**Exercise text**
Married persons do not have to sign a premarital agreement. The law already provides rules for dividing property and awarding support upon divorce, and rules for dividing property upon death. If the two people do not have a premarital agreement, these normal rules apply. The purpose of a premarital agreement is to contract out of the normal rules, and to apply different rules in their place.

To understand whether you need a premarital agreement, you need to first understand the rules that will apply if you do not have an agreement. If those rules are acceptable to both parties, there is no need to sign a premarital agreement. If those rules are not acceptable, and the spouses can agree upon a different set of rules that they both like better, there is reason to sign a premarital agreement.

The rules that apply without an agreement vary from state to state. This blog post will discuss the rules that apply to division of property upon divorce, and why spouses might want to sign an agreement that applies different rules.

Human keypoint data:
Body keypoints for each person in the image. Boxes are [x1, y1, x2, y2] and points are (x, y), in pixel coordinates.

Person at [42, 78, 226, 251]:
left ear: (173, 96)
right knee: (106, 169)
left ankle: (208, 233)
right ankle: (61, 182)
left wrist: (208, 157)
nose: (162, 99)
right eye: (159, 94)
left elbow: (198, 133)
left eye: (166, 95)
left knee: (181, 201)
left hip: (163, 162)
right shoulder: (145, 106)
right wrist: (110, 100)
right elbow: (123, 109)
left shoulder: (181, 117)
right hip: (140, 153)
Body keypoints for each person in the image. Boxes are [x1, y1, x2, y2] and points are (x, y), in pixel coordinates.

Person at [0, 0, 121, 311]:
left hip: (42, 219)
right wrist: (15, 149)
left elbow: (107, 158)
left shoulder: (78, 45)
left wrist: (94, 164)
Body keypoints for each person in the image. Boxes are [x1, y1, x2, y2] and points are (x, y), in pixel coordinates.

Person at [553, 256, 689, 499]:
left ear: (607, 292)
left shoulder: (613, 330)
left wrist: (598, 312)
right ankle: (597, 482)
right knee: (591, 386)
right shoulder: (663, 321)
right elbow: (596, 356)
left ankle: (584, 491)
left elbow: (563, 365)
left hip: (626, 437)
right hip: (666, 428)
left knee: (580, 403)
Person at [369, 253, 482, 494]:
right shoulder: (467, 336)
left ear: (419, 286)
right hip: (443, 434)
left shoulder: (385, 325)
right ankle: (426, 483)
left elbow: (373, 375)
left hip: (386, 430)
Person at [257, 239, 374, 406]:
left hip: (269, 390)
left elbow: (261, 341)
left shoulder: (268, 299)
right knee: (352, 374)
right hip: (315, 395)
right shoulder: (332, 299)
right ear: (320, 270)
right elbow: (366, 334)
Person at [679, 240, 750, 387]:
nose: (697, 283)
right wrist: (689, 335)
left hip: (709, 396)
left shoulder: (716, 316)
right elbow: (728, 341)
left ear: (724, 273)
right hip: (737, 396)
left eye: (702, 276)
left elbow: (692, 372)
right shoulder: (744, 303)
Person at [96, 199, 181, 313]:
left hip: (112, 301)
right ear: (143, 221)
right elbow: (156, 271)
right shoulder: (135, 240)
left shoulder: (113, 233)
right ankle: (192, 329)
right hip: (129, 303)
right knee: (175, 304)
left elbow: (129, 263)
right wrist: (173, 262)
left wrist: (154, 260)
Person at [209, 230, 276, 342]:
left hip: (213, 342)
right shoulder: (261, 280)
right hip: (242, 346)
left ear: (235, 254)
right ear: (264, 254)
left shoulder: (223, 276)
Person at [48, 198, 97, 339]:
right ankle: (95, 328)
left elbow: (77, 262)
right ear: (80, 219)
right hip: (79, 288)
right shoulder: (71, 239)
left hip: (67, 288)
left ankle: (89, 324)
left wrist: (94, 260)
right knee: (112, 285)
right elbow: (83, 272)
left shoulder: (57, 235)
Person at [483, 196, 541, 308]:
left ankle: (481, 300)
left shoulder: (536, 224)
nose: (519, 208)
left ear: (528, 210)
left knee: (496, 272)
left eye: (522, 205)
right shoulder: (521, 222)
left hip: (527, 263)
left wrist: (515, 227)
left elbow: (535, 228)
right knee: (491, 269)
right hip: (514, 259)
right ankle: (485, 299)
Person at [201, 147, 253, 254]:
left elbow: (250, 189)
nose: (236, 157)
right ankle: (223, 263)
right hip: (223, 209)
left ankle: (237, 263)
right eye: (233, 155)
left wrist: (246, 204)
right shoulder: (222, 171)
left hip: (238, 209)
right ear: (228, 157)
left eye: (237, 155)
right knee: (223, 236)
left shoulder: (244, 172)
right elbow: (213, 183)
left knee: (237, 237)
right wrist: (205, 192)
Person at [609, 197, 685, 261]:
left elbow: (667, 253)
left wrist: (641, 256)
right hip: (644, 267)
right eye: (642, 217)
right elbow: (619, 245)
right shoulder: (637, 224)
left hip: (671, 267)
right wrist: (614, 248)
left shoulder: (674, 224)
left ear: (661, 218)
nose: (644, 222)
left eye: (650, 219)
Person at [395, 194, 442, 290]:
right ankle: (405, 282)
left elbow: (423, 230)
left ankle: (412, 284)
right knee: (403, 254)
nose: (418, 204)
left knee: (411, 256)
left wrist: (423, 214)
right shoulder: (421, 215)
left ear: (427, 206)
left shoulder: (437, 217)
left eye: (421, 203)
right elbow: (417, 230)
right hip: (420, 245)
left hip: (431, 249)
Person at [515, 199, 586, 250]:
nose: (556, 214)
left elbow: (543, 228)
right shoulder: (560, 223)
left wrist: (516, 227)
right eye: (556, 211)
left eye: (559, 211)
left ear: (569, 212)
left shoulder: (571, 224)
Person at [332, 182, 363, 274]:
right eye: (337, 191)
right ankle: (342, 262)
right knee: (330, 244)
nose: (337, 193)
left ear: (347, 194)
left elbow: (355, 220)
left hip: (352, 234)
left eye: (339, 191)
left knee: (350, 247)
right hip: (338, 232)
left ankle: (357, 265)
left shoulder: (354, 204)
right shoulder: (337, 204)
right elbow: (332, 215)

--

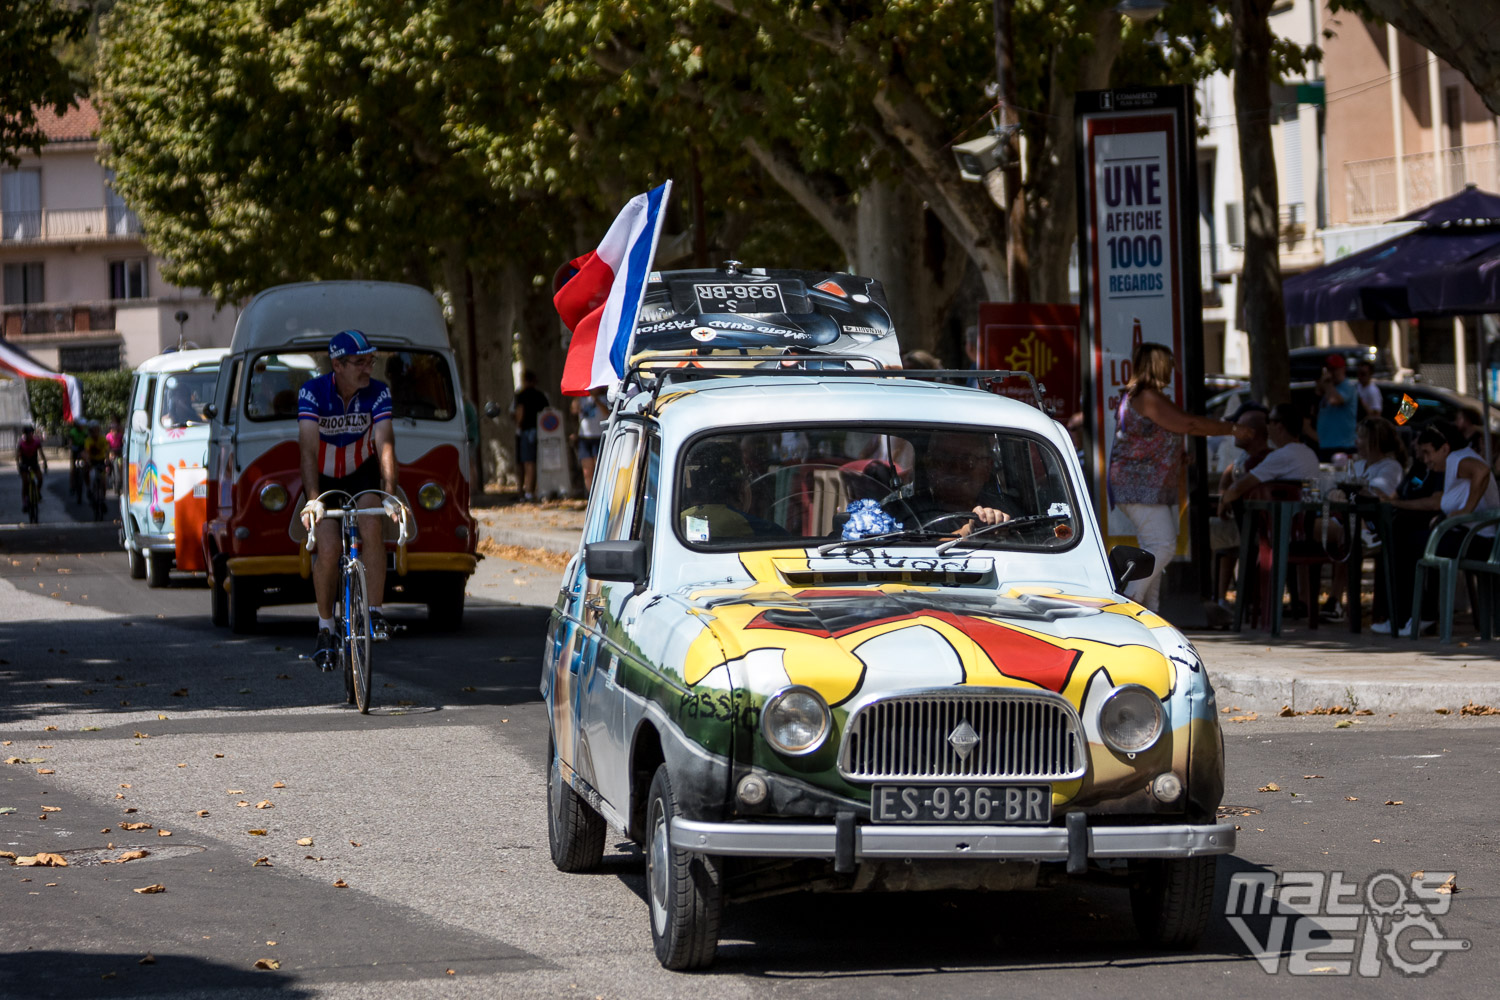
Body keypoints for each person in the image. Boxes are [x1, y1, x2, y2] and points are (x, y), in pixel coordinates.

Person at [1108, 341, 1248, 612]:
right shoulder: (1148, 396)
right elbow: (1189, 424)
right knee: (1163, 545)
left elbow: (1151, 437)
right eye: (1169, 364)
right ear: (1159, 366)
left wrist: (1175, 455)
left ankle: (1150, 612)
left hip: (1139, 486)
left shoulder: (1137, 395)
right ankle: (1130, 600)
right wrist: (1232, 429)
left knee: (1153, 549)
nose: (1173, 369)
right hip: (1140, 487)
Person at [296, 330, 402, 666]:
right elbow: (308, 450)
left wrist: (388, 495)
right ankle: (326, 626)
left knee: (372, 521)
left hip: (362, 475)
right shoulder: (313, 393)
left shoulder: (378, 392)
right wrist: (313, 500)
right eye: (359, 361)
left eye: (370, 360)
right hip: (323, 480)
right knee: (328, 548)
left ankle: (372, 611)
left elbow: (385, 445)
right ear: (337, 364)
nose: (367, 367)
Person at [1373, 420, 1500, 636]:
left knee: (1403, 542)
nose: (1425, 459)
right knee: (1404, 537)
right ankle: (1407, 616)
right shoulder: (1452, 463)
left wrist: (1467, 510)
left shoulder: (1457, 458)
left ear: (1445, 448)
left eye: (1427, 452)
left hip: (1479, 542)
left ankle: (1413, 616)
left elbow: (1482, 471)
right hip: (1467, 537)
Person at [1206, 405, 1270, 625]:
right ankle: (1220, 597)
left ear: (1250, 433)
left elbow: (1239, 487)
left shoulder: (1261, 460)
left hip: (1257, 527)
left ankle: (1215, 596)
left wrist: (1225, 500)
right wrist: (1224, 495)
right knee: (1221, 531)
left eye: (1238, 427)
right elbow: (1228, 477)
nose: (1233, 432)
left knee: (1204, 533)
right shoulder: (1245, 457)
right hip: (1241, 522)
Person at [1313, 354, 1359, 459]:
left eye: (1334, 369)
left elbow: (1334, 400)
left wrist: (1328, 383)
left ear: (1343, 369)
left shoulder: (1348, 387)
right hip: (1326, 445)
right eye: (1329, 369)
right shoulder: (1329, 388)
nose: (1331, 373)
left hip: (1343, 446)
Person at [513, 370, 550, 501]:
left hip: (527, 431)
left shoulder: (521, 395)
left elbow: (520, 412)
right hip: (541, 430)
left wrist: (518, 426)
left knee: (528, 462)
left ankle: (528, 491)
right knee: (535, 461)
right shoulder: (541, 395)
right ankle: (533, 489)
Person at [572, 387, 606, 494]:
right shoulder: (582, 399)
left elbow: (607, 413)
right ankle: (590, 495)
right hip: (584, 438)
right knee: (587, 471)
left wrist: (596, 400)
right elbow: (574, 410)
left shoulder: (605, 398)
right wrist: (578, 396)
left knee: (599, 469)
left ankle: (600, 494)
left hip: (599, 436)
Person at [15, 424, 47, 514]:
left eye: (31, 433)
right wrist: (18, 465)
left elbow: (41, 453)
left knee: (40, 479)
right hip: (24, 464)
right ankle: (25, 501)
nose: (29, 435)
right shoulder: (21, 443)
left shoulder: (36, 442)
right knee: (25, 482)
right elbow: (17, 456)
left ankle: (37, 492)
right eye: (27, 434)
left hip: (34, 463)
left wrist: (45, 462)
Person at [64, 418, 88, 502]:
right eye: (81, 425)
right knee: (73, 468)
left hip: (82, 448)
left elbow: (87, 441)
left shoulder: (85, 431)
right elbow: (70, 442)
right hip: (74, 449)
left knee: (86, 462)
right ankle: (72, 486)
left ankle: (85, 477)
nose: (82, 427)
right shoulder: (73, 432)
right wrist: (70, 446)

**What you need to do**
1/ Do these statements agree with the premarital agreement text? Answer yes or no for each, and quote the words of the text that decide it.
(a) When two people have no premarital agreement, the normal rules apply.
(b) The rules that apply without an agreement are the same in every state.
(c) The blog post will discuss the rules for dividing property upon death.
2/ How would the premarital agreement text go on? Write its next paragraph, picking up after its final sentence.

**Responses to the tasks**
1/
(a) Yes: "If the two people do not have a premarital agreement, these normal rules apply."
(b) No: "The rules that apply without an agreement vary from state to state."
(c) No: "This blog post will discuss the rules that apply to division of property upon divorce"

2/
In North Carolina, when a marriage ends in divorce, the court divides the parties’ property into two categories. “Separate property” which is usually property acquired before the marriage, or property acquired by gift or inheritance during the marriage. Separate property is not divided upon divorce. “Marital property” is everything that is not separate property, and it is divided equitably between the spouses. The presumption is that an equal division is equitable, but the presumption can be rebutted by proof that another decision is fairer.  See generally N.C. Gen. Stat. (“G.S.”) § 50-20.